In 1983, Mitt Romney took his wife, five kids and the family’s Irish setter Seamus, on a road trip to his family’s cabin in Ontario. Romney put Seamus in a dog crate and strapped the crate to the roof of the family car. Romney proceeded to drive at interstate speeds for 12 hours, until the dog — stressed, sick and afraid — came down with diarrhea, which dripped all over the car and grossed out his kids. According to the story, Romney stopped long enough to hose down the car and the dog, and then hit the road again, with the wet, scared, wind-whipped dog still strapped to the roof of the car.

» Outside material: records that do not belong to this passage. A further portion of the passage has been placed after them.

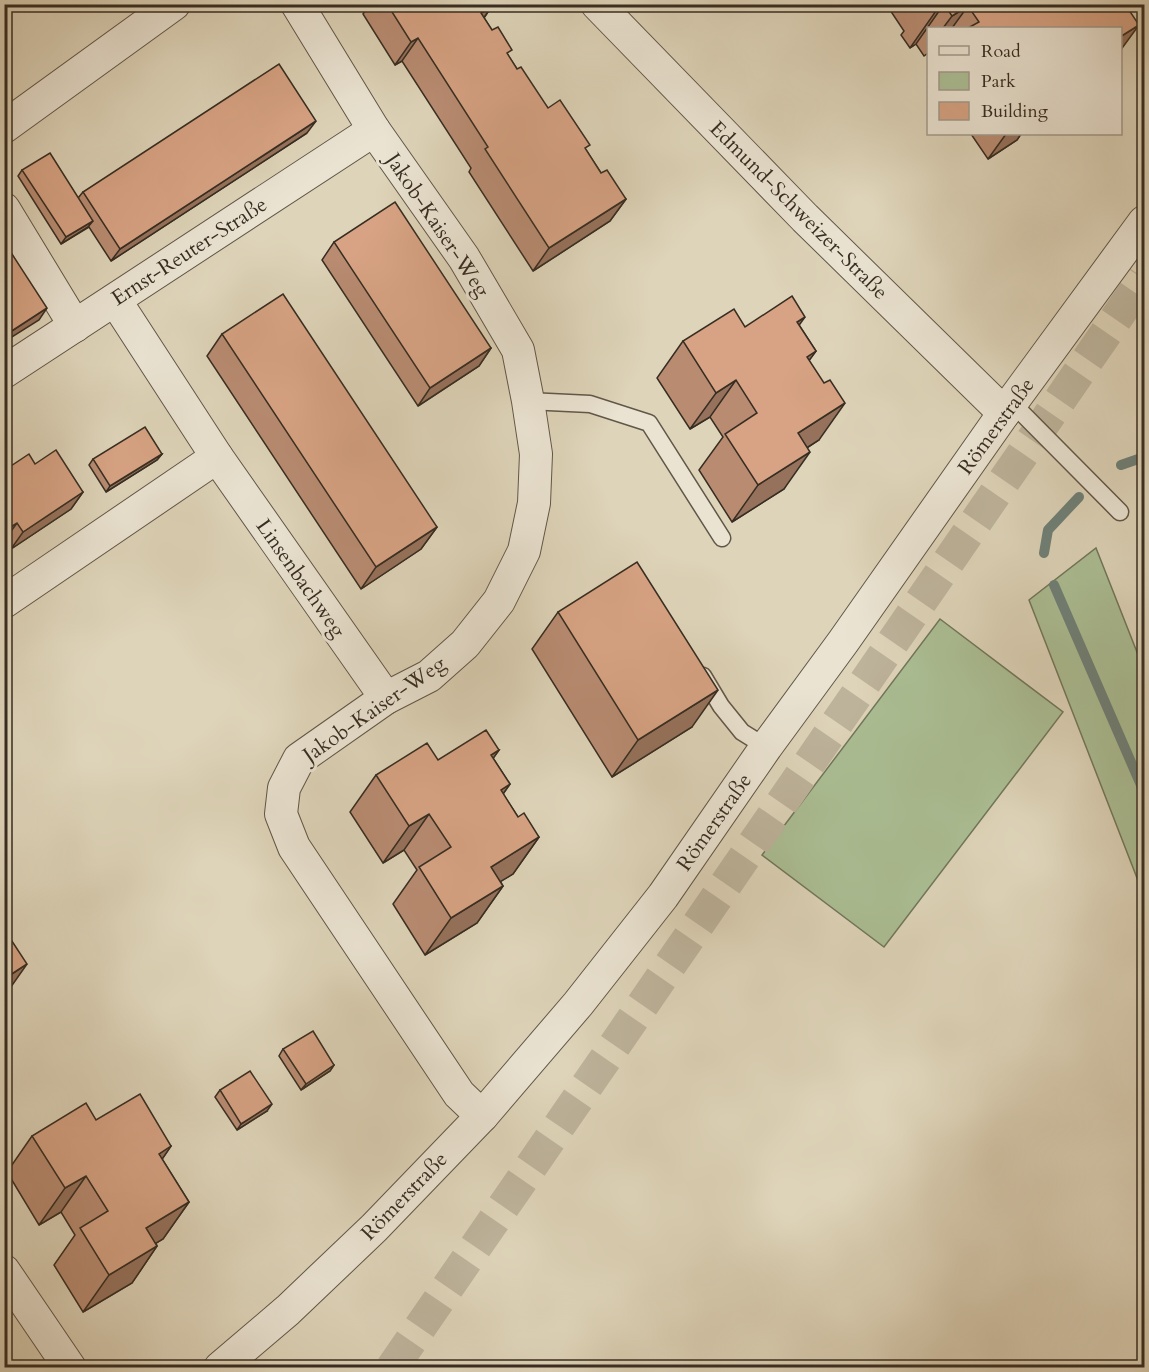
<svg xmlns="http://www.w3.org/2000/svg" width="1149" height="1372" viewBox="0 0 1149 1372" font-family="Cardo,serif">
<rect width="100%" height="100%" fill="#ded4b9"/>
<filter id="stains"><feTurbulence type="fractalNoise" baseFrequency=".00333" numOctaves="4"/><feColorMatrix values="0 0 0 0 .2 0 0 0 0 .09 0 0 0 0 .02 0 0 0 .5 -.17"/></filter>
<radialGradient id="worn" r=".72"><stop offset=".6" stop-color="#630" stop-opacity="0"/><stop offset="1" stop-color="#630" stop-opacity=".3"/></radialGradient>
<!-- green -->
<g fill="#abbe94" stroke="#71765b" stroke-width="1.5">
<path d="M 1096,548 L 1144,670 L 1144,896 L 1029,600 Z"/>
<path d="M 940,619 L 1063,712 L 884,947 L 762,855 Z"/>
</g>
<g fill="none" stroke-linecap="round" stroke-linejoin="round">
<!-- stream -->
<g stroke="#6e8078" stroke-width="10">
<path d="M 1121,465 L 1144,457"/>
<path d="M 1044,553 L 1048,530 L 1079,497"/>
<path d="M 1054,585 L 1144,792"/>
</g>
<!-- primary-tunnel -->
<path stroke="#bdb39b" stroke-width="33" stroke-dasharray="33 16" stroke-linecap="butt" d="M 392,1368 L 1144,278"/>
<defs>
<g id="lane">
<path d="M 528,401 L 590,404 L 649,423 L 722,538"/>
<path d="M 1012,403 L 1120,512"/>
<path d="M 703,676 L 721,706 L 742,732 L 766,747"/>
</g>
<g id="street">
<path d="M 297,4 L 374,130 L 464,258 L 518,350 L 528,401 L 536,454 L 534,503 L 524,551 L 499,601 L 465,644 L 429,676 L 386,698 L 299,759 L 284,788 L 281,814 L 294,847 L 459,1094 L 482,1116"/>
<path d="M 597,4 L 805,218 L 1004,413"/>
<path d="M 4,127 L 174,4"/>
<path d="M 4,209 L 75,326"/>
<path d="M 115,300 L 217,457 L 386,698"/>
<path d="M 4,372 L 374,130"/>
<path d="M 4,602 L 217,457"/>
<path d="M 4,1271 L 70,1368"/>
<path d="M 220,1368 L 288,1310 L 374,1228 L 482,1116 L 578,1004 L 663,896 L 766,747 L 843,642 L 1004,413 L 1144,222"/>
</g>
</defs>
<!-- lane casing -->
<use href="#lane" stroke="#615748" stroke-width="19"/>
<!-- street casing -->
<use href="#street" stroke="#615748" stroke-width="34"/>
<!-- lane -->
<use href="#lane" stroke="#eae3d2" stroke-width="16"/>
<!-- street -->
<use href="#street" stroke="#eae3d2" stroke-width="32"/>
</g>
<!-- wall -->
<g fill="#b98c72" stroke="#372d22" stroke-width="1.5">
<path d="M 369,4 L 491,4 L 492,6 L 484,18 L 517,69 L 548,108 L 586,150 L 601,173 L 626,199 L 610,221 L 533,271 L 469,172 L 471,168 L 402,61 L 395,65 L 363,14 Z"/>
<path d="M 886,4 L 1110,4 L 1120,28 L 928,28 L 928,53 L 924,56 L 916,44 L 910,48 L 901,35 L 904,31 Z"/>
<path d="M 307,133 L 111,261 L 89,227 L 61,244 L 18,176 L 22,170 L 78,198 L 83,192 Z"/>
<path d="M 971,134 L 1021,134 L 1017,140 L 988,159 Z"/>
<path d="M 334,242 L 491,348 L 479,366 L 418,406 L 322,260 Z"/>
<path d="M 799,325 L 816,351 L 809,360 L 819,440 L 807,448 L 784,489 L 732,522 L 699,470 L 723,437 L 710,417 L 690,429 L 657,378 L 683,341 L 745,327 Z"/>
<path d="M 222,334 L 437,527 L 421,549 L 361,589 L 207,356 Z"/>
<path d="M 162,454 L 157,460 L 106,492 L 89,465 L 93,459 Z"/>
<path d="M 35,464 L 83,492 L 71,509 L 11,549 L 4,541 L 4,470 Z"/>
<path d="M 558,612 L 692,727 L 612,777 L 532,649 Z"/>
<path d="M 499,750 L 493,758 L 510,784 L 503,794 L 518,817 L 539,837 L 513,874 L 500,881 L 503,886 L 477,923 L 425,955 L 393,904 L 417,870 L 404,850 L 383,863 L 350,812 L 376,775 L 438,760 Z"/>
<path d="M 283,1049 L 334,1065 L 330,1071 L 301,1090 L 279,1056 Z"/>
<path d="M 220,1090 L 267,1111 L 237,1130 L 215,1097 Z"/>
<path d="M 96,1120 L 171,1146 L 162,1159 L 189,1202 L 163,1239 L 156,1243 L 157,1246 L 132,1283 L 83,1312 L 54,1265 L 75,1235 L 61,1212 L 39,1225 L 7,1172 L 32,1136 Z"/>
</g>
<!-- shaded-wall -->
<g fill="#96725c" stroke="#372d22" stroke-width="1.5">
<path d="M 944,4 L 916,44 L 910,48 L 938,8 Z"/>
<path d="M 492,6 L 476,29 L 481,13 Z"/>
<path d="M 968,6 L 952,28 L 943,28 L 952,16 Z"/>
<path d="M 1139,25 L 1120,51 L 1120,37 Z"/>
<path d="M 418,38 L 402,61 L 395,65 L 411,42 Z"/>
<path d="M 316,121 L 307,133 L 111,261 L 120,249 Z"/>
<path d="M 1006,134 L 1021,134 L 1017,140 L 988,159 Z"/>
<path d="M 626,199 L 610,221 L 533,271 L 549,248 Z"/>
<path d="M 93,221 L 88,227 L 61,244 L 66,237 Z"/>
<path d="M 47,308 L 39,320 L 4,342 L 4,336 Z"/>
<path d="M 805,317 L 779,353 L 797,322 Z"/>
<path d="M 491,348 L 479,366 L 418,406 L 430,388 Z"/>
<path d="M 816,351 L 790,387 L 807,357 Z"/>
<path d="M 736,380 L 710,417 L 690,429 L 716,393 Z"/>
<path d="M 845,403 L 819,440 L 772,470 L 798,433 Z"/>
<path d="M 810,452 L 784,489 L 732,522 L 758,485 Z"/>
<path d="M 162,454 L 157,460 L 106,492 L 110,486 Z"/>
<path d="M 83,492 L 71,509 L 11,549 L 23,532 Z"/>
<path d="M 17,523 L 4,541 L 4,531 Z"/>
<path d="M 437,527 L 421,549 L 361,589 L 376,567 Z"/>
<path d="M 718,690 L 692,727 L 612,777 L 638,740 Z"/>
<path d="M 499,750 L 473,787 L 491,755 Z"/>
<path d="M 510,784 L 484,821 L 501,790 Z"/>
<path d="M 429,814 L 404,850 L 383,863 L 409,826 Z"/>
<path d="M 539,837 L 513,874 L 465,903 L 491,867 Z"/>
<path d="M 503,886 L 477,923 L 425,955 L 451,918 Z"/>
<path d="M 27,964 L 6,994 L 4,995 L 4,979 Z"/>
<path d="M 334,1065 L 330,1071 L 301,1090 L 306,1084 Z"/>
<path d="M 272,1104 L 267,1111 L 237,1130 L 241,1124 Z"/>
<path d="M 171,1146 L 146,1183 L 159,1154 Z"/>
<path d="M 86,1176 L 61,1212 L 39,1225 L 65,1188 Z"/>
<path d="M 189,1202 L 163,1239 L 121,1264 L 146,1228 Z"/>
<path d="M 157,1246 L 132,1283 L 83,1312 L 109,1275 Z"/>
</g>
<!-- building -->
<g fill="#d7a384" stroke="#372d22" stroke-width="1.5">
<path d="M 387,4 L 491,4 L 492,6 L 481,13 L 492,30 L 498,27 L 512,50 L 507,53 L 517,69 L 521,67 L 548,108 L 560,100 L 590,145 L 585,148 L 601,173 L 607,170 L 626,199 L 549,248 L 485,149 L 488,147 L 418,38 L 411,42 Z"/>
<path d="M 936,4 L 943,4 L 938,8 Z"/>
<path d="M 944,4 L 1110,4 L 1114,10 L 1122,4 L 1125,4 L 1139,25 L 1120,37 L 1120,28 L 968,28 L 979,22 L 968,6 L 952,16 Z"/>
<path d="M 279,64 L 316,121 L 120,249 L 83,192 Z"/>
<path d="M 50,153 L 93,221 L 66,237 L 22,170 Z"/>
<path d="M 395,202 L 491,348 L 430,388 L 334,242 Z"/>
<path d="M 10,251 L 47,308 L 4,336 L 4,255 Z"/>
<path d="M 283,294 L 437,527 L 376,567 L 222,334 Z"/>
<path d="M 792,296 L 805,317 L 797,322 L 816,351 L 807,357 L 824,383 L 830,380 L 845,403 L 798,433 L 810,452 L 758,485 L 725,434 L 757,413 L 736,380 L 716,393 L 683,341 L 734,309 L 745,327 Z"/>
<path d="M 145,427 L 162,454 L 110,486 L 93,459 Z"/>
<path d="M 56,450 L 83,492 L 23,532 L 17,523 L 4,531 L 4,484 L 11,479 L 5,470 L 29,454 L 35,464 Z"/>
<path d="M 637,562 L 718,690 L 638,740 L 558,612 Z"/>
<path d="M 486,730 L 499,750 L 491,755 L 510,784 L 501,790 L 518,817 L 524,813 L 539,837 L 491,867 L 503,886 L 451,918 L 419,867 L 451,847 L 429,814 L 409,826 L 376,775 L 427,743 L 438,760 Z"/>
<path d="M 4,929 L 27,964 L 4,979 Z"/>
<path d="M 313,1031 L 334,1065 L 306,1084 L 283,1049 Z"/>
<path d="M 250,1071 L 272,1104 L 241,1124 L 220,1090 Z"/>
<path d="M 140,1094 L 171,1146 L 159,1154 L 189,1202 L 146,1228 L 157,1246 L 109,1275 L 80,1228 L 108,1211 L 86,1176 L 65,1188 L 32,1136 L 86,1103 L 96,1120 Z"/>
</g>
<g text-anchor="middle" stroke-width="6" stroke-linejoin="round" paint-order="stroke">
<!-- street labels -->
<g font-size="21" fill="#372d22" stroke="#eae3d2">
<text transform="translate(799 210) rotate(45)" y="7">Edmund-Schweizer-Straße</text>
<text transform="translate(438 225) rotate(56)" y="7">Jakob-Kaiser-Weg</text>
<text transform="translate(189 251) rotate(-33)" y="7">Ernst-Reuter-Straße</text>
<text transform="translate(996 426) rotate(-54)" y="7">Römerstraße</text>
<text transform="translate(301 578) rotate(55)" y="7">Linsenbachweg</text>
<text transform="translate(374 709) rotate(-35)" y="7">Jakob-Kaiser-Weg</text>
<text transform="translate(714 822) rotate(-55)" y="7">Römerstraße</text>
<text transform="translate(404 1196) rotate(-46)" y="7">Römerstraße</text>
</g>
</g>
<!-- margin -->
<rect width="1149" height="1372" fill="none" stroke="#ded4b9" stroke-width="24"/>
<rect x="6" y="6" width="1137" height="1360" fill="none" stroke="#372d22" stroke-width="3"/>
<rect x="12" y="12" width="1125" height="1348" fill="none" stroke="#372d22" stroke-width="1.5"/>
<!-- legend -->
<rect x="927" y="27" width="195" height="108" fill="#eae3d2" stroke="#a29a8c" stroke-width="1.5"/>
<rect x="939" y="46" width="30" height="9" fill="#eae3d2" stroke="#a29a8c" stroke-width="1.5"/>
<text x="981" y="57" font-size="18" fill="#372d22">Road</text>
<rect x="939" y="72" width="30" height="18" fill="#abbe94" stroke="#a29a8c" stroke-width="1.5"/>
<text x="981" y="87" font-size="18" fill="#372d22">Park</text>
<rect x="939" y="102" width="30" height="18" fill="#d7a384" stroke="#a29a8c" stroke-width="1.5"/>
<text x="981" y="117" font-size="18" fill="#372d22">Building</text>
<rect width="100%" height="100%" filter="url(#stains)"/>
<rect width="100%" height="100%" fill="url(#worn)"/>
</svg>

Romney does not deny the story. But to hear him tell it, the dog enjoyed the fresh air of the roof — a statement that strains credulity as much as any of his varying political positions.
The story has resurfaced this election cycle and is persuading a lot of people — including Fox News contributor Lanny Davis — of Romney’s unfitness for the presidency. Davis, a Washington, D.C. attorney, wrote that anyone who would do what Romney did to his dog “shouldn’t be president of the United States.” I have to agree, but I’m far from the only one.
In 2007, Scott Crider founded Dogs Against Romney, to publicize “Crate Gate” and spread the word about Romney’s legendary form of dog abuse. Dogs Against Romney sells poignant swag like bumperstickers that say “Get ‘Ruff’ with Romney,” and “Mitt is Mean,” official doggy bandanas that say “I Ride Inside,” and T-shirts that say “Dogs Aren’t Luggage.” Dogs Against Romney even formed a super PAC to oppose Romney’s nomination for the presidency.
On Tuesday, February 14, Dogs Against Romney held a press event outside the Westminster Dog Show at Madison Square Garden to help draw attention to Crate Gate. Dogs Against Romney says it does not endorse any candidate, but held its even alongside “Pet Lovers for Obama” — another organization working to bring attention to Romney’s mistreatment of his family dog.